Manitoulin-set play off to PEI

Where Are You

Expositor’s requested and sent for authenticity

VICTORIA, PEI – Playwright Kristen Da Silva’s popular title ‘Where You Are,’ a play that takes place on Manitoulin Island, is fanning out to farther destinations this summer with upcoming dates scheduled for Brampton, Morrisburg, Orillia and even as far as Prince Edward Island.

“We’re really excited. It’s going to be a real great production and I’m sure people are going to enjoy it,” said Emily Smith, executive director of PEI’s Victoria Playhouse, located approximately one-third of the way between the Confederation Bridge and Charlottetown.

“Kristen Da Silva has been on my radar for a few years because she’s been writing the kinds of plays that we produce here. We typically like to do comedies with smaller casts, so I’ve been keeping my eye on her as a rising star in the Canadian playwrighting world,” she said.

‘Where You Are’ had its world premiere at Theatre Orangeville in early May of this year, the theatre where Ms. Da Silva serves as playwright-in-residence. The Expositor learned of the upcoming eastern stage run when the theatre contacted this newspaper’s office to request some copies of the paper to use as props.
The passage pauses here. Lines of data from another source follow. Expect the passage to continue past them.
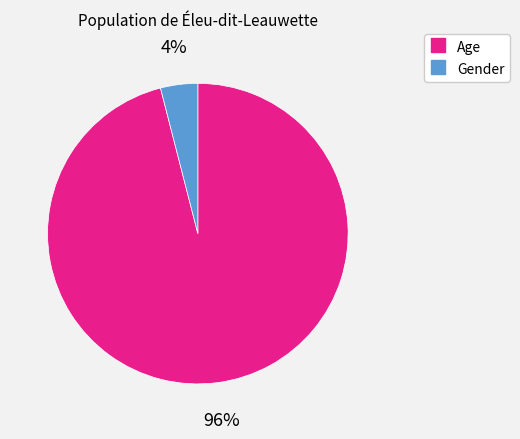

Is Age the majority of the pie?

Yes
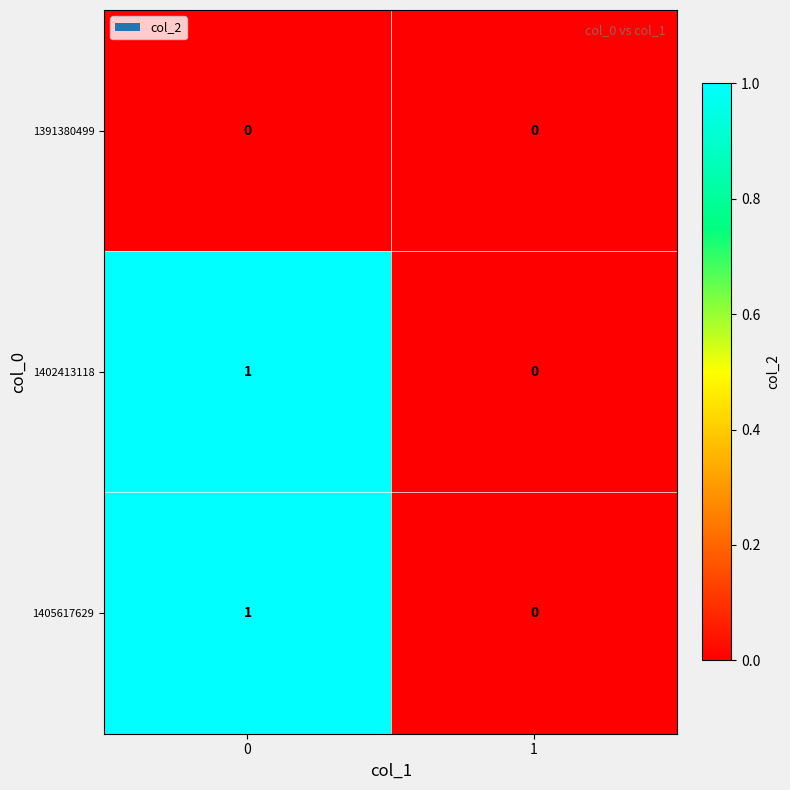

Reading left to right, extract all data points from this chart.

1391380499: 0	0
1402413118: 1	0
1405617629: 1	0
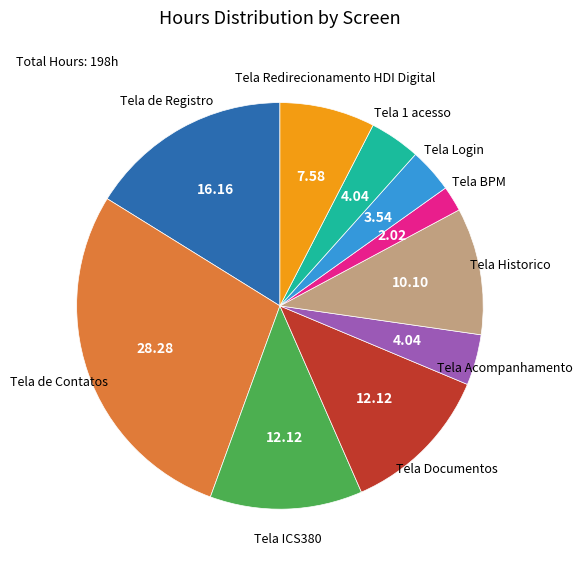

How many segments does this pie chart have?

10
Ms. Smith has never seen any of Ms. Da Silva’s plays in person and this is, in fact, the first time any of Ms. Da Silva’s titles have ventured east of Ontario. Director Ted Price and his partner Anne Laughlin, who serves as the rehearsal stage manager, have made several road trips from their home in Prince George, BC to PEI.

“On their fifth or sixth time they drove across the country to direct for us, they stopped in on Manitoulin Island to do some research. They got a feel for the place, what sort of shops we might have and what the newspaper on the Island was like,” said Ms. Smith. That trip served a similar purpose to Ms. Da Silva’s original trip to Manitoulin when researching for the writing phase of her play.

“One thing I think about Kristen Da Silva’s work is it’s often set rurally, and that works so well for our audience because PEI is quite rural overall. Perhaps only 30 percent of our audience are from tourism, so most of those people are probably looking for something that says, ‘rural Canada’,” said Ms. Smith.

When asked if there might be an extra special connection from a setting in one island community to another, Ms. Smith chuckled and agreed.

“It’s two of Canada’s great islands coming together,” she said.

“I think there’s probably some common threads that they’ll recognize in terms of the difference when you live in a small place, especially an island, when you’re geographically separated from the big city. I think there’s probably some stuff they will recognize and relate to, but I’m curious to hear from them,” said Ms. Da Silva.

Although Ms. Da Silva expressed her hope that the eastern audience would still identify with the themes in the production, she acknowledged that a lot of the central issues can be easily translated to people of all backgrounds.

“At the heart, it’s a human story that most people could relate to,” she said. “No matter who you are, where you’re from, (the play’s issues) hit home for you at some point.”

Ms. Da Silva has never been to PEI herself and, as fate would have it, she had previously planned a family road trip to the east coast of Canada around the same time. When she found out that the Victoria Playhouse was performing her play, it seemed to fit well with her schedule and she agreed to stop by to take it in and offer a Q-and-A session after the show.

She added that she was looking forward to hearing from the audience in person about their thoughts on the play.

“I’m hoping they embrace it and see themselves in the story as well as the audience has elsewhere. That’s my hope,” she said.